Required action A — In the piece on using validation in leadership, rewrite the paragraph beginning "The class was grouped into" more briefly while keeping its main facts.
Required action B — Pick up the piece on using validation in leadership where it stops and continue it.

[[ Extract provided, beginning ]]

Use Validation in Your Leadership to Enhance Top Performance

Written on:June 7, 2012

What type of Leader are you?

The ski instructor of the beginners group laughed at me only and wished me luck carrying down Mike’s skis.

There are three types of Leaders:

1) Leaders who attract followers

2) Leaders who do not attract followers and

3) All other leaders.

What type of leader are you?

I became aware of the impact of validation in my teens as a competitive ski racer. I used to be a pretty good ski racer at the time my high school classmates and I enjoyed our ski camp.

The class was grouped into beginners, intermediates, and good skiers. Mike, one of my classmates never skied before. He was so bad that he slowed down even the beginner’s group. For example, he fell and needed help to get back on his skis. I offered to take the time and ski with him for the week. I embraced this opportunity to apply my experiences with my different ski coaches.

After teaching Mike the basics for a day or so I talked him into skiing from the mountain’s peak instead of staying rooted at the beginner’s hill. The ski instructor of the beginners’ group laughed at me and wished me luck carrying down Mike’s skis.

Disregarding the mocking, early next morning we all took the first gondola to the mountain’s top where a spectacular view of the Swiss Alps welcomed us. Mike and I prepared for our run after the beginners group left. Finally, we slowly started our way down the slopes of the mountain, continuously managing one swing after another. About halfway down we passed the beginners’ group. All were impressed with Mike’s progress. He never fell during his first run down the mountain and enjoyed himself. Interestingly enough, we were even faster than the beginners’ group. What was the magic in Mike’s performance?

[[ Extract provided, end ]]
[[ Source information, beginning ]]

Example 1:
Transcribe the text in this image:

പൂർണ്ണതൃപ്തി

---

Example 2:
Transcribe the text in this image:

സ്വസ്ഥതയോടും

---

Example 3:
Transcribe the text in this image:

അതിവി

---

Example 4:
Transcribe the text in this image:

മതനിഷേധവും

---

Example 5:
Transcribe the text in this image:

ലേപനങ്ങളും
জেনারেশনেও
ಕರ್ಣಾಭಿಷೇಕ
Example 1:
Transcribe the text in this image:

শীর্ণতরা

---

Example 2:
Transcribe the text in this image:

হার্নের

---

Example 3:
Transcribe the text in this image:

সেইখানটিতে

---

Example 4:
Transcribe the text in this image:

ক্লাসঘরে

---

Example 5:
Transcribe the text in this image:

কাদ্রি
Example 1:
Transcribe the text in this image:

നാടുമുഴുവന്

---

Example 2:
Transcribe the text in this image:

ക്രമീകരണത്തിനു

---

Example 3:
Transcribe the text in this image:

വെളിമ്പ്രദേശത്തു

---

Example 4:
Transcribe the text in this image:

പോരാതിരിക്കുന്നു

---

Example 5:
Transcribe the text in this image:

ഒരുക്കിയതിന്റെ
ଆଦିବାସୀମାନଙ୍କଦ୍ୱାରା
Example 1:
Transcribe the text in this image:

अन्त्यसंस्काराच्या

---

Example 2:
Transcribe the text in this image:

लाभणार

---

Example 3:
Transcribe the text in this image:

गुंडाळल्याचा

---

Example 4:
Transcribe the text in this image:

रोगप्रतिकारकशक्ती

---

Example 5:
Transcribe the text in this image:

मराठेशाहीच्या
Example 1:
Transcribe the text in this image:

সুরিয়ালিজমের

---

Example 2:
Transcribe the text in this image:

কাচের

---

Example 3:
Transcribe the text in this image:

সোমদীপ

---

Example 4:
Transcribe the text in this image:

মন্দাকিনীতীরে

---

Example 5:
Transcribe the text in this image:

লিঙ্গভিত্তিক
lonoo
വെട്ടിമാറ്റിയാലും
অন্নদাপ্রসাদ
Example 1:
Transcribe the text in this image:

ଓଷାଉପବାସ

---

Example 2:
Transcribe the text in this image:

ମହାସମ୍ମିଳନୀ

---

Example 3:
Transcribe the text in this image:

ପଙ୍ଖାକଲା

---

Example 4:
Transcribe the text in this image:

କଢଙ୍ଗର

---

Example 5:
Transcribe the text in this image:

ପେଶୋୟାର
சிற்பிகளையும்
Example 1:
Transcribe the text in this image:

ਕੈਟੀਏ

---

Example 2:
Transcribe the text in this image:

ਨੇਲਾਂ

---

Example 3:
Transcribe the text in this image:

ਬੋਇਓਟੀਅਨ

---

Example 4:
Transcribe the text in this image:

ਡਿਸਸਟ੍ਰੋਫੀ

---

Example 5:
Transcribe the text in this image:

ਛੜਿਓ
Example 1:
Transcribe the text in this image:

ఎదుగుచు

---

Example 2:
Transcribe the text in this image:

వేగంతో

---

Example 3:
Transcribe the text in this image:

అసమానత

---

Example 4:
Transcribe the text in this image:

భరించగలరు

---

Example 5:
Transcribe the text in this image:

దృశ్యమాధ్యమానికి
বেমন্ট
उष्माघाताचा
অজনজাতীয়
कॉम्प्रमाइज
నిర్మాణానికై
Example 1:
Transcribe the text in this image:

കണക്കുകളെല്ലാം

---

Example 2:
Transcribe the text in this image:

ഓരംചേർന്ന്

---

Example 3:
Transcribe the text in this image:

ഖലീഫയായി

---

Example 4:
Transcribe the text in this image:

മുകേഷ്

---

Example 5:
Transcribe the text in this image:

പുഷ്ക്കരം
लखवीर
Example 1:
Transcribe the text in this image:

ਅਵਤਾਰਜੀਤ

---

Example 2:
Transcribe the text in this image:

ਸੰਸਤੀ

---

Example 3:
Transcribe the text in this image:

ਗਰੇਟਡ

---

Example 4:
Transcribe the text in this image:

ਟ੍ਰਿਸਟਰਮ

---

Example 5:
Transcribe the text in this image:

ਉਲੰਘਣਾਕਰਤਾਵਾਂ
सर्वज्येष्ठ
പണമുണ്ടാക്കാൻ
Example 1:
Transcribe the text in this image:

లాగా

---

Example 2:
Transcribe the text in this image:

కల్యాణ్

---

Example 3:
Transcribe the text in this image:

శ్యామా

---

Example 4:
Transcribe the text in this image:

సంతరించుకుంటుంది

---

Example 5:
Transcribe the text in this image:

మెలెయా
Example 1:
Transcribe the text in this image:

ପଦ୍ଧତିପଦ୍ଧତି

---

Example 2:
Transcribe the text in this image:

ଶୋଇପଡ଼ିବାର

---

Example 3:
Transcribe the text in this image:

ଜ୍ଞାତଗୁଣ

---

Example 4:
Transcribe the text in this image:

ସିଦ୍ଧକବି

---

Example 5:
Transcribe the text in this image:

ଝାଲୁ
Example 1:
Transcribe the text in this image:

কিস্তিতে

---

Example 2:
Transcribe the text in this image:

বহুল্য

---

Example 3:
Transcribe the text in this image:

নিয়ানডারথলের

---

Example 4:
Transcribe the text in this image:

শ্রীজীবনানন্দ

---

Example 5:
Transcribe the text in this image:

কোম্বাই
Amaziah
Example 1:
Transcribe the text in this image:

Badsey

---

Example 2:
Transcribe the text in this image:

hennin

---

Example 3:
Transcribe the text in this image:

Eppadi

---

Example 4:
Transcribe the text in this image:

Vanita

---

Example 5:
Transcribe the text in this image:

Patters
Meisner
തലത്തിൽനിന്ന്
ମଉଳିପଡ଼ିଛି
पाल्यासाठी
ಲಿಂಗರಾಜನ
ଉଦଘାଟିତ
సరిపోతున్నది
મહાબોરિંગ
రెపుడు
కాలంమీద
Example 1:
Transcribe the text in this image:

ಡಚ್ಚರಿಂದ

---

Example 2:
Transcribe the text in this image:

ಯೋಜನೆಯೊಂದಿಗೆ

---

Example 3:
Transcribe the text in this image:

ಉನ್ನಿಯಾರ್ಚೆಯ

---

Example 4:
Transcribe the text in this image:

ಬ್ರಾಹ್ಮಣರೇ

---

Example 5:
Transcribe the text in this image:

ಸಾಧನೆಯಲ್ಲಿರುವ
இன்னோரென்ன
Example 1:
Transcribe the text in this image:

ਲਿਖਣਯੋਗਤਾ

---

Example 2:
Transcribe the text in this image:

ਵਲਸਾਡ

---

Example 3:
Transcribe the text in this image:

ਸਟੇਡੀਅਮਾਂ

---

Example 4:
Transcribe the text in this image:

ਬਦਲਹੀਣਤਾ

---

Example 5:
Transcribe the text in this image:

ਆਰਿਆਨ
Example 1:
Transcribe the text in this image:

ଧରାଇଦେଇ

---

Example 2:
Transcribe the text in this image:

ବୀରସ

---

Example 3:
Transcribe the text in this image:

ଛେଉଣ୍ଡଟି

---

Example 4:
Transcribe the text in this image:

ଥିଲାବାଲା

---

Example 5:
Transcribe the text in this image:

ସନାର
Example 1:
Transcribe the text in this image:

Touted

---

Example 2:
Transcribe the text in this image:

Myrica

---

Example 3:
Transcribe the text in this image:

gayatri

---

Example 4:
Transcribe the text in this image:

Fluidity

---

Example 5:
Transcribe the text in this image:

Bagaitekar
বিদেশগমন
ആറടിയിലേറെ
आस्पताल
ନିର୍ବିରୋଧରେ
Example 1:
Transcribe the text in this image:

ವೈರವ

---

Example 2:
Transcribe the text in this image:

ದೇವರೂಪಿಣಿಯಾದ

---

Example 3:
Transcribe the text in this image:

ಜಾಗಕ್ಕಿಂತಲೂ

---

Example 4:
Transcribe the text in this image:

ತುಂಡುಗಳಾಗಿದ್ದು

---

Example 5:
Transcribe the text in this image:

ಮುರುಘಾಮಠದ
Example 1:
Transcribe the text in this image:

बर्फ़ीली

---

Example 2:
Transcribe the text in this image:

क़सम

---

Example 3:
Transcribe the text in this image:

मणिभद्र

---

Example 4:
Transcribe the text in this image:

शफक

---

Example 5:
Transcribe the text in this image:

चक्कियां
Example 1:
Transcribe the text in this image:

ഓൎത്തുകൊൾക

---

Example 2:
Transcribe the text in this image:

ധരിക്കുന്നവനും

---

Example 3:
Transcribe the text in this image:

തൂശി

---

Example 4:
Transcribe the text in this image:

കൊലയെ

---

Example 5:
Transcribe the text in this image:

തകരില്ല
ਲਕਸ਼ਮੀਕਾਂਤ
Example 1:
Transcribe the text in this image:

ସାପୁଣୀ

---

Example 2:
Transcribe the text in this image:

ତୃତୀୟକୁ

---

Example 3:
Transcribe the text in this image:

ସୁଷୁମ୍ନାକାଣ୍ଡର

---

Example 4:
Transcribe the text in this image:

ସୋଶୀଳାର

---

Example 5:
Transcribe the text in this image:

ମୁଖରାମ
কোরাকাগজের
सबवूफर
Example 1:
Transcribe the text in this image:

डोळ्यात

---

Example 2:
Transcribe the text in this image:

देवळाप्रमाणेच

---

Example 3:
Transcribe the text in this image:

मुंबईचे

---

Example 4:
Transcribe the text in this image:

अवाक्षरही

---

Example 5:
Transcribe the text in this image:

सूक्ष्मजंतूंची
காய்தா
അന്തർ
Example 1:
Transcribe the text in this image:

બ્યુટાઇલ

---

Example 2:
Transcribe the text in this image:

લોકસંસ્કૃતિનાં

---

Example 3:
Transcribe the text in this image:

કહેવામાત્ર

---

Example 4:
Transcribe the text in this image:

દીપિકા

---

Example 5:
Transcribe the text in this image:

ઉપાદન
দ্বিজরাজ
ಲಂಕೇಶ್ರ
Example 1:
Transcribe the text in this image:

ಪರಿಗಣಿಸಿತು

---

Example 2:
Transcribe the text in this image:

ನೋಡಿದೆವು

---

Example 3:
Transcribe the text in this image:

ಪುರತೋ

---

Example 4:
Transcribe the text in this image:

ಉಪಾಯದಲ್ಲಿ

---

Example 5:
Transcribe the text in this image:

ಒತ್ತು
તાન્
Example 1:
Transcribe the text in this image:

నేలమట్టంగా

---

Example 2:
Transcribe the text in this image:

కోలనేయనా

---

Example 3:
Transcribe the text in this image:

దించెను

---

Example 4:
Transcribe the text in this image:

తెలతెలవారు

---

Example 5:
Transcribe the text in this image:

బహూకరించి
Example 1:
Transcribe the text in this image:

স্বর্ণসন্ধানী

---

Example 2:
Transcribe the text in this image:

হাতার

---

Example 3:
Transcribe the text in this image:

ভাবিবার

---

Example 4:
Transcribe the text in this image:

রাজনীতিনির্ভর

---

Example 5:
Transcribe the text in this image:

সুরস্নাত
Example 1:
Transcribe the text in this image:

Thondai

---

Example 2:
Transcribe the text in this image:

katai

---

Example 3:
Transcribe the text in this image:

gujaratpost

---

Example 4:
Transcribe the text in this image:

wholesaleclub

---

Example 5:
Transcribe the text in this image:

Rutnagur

[[ Source information, end ]]

Response A — The class was split into beginners, intermediates, and good skiers. Mike had never skied and was so bad that he held back even the beginners, falling and needing help to get back on his skis. I offered to ski with him for the week, seeing a chance to apply what I had learned from my different ski coaches.</t1>

Response B —
The simple explanation lies in HOW I led, prepared, and supported Mike for the challenges ahead. More specifically, I understood how to bring out his best performance at the right time. I used a technique called “validation.” It is simple, yet extremely powerful. While practicing new skills I validated Mike’s performance consistently with encouragement, compliments, and support. As a result, Mike, who never skied before, successfully challenged a mountain without falling a single time. He was very proud of his achievements and shared his joy with everyone.

Do you really understand how you influence your boss, your peers, your staff, your clients, your family members, or even yourself? The success lies in your hands. Explore your validation skills and apply them consistently.

Validate more and critique less: The power of validation will help you achieve your goals like a champion. Try it out.